What the task requires - Every entry, exactly as given, must be retyped.

Information -
::::::

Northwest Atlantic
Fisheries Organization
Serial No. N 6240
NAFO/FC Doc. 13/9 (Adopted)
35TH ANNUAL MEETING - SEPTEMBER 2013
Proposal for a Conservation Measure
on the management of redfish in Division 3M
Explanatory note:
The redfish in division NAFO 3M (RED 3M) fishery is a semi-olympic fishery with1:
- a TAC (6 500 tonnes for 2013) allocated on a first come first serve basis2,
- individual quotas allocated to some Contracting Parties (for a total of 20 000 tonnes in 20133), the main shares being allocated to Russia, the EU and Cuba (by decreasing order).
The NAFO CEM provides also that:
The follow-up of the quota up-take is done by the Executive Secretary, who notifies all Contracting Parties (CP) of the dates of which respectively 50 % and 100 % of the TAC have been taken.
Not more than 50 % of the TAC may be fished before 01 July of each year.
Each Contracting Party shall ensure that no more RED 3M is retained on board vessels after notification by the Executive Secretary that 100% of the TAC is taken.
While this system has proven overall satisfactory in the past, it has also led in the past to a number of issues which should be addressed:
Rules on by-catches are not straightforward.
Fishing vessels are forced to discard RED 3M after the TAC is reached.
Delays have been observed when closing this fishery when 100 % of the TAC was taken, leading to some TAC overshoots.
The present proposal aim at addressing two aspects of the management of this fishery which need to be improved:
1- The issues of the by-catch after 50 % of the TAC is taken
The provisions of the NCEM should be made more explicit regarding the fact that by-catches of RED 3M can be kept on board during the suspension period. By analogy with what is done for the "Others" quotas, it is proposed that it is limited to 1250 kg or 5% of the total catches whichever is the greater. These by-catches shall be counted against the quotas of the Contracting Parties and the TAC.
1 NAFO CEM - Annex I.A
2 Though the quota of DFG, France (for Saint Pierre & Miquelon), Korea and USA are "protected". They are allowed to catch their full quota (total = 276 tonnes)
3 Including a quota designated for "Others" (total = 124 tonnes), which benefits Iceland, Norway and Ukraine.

::::::

Solution to this problem -
Northwest Atlantic
Fisheries Organization
Serial No. N 6240
NAFO/FC Doc. 13/9 (Adopted)
35TH ANNUAL MEETING - SEPTEMBER 2013
Proposal for a Conservation Measure
on the management of redfish in Division 3M
Explanatory note:
The redfish in division NAFO 3M (RED 3M) fishery is a semi-olympic fishery with1:
- a TAC (6 500 tonnes for 2013) allocated on a first come first serve basis2,
- individual quotas allocated to some Contracting Parties (for a total of 20 000 tonnes in 20133), the main shares being allocated to Russia, the EU and Cuba (by decreasing order).
The NAFO CEM provides also that:
The follow-up of the quota up-take is done by the Executive Secretary, who notifies all Contracting Parties (CP) of the dates of which respectively 50 % and 100 % of the TAC have been taken.
Not more than 50 % of the TAC may be fished before 01 July of each year.
Each Contracting Party shall ensure that no more RED 3M is retained on board vessels after notification by the Executive Secretary that 100% of the TAC is taken.
While this system has proven overall satisfactory in the past, it has also led in the past to a number of issues which should be addressed:
Rules on by-catches are not straightforward.
Fishing vessels are forced to discard RED 3M after the TAC is reached.
Delays have been observed when closing this fishery when 100 % of the TAC was taken, leading to some TAC overshoots.
The present proposal aim at addressing two aspects of the management of this fishery which need to be improved:
1- The issues of the by-catch after 50 % of the TAC is taken
The provisions of the NCEM should be made more explicit regarding the fact that by-catches of RED 3M can be kept on board during the suspension period. By analogy with what is done for the "Others" quotas, it is proposed that it is limited to 1250 kg or 5% of the total catches whichever is the greater. These by-catches shall be counted against the quotas of the Contracting Parties and the TAC.
1 NAFO CEM - Annex I.A
2 Though the quota of DFG, France (for Saint Pierre & Miquelon), Korea and USA are "protected". They are allowed to catch their full quota (total = 276 tonnes)
3 Including a quota designated for "Others" (total = 124 tonnes), which benefits Iceland, Norway and Ukraine.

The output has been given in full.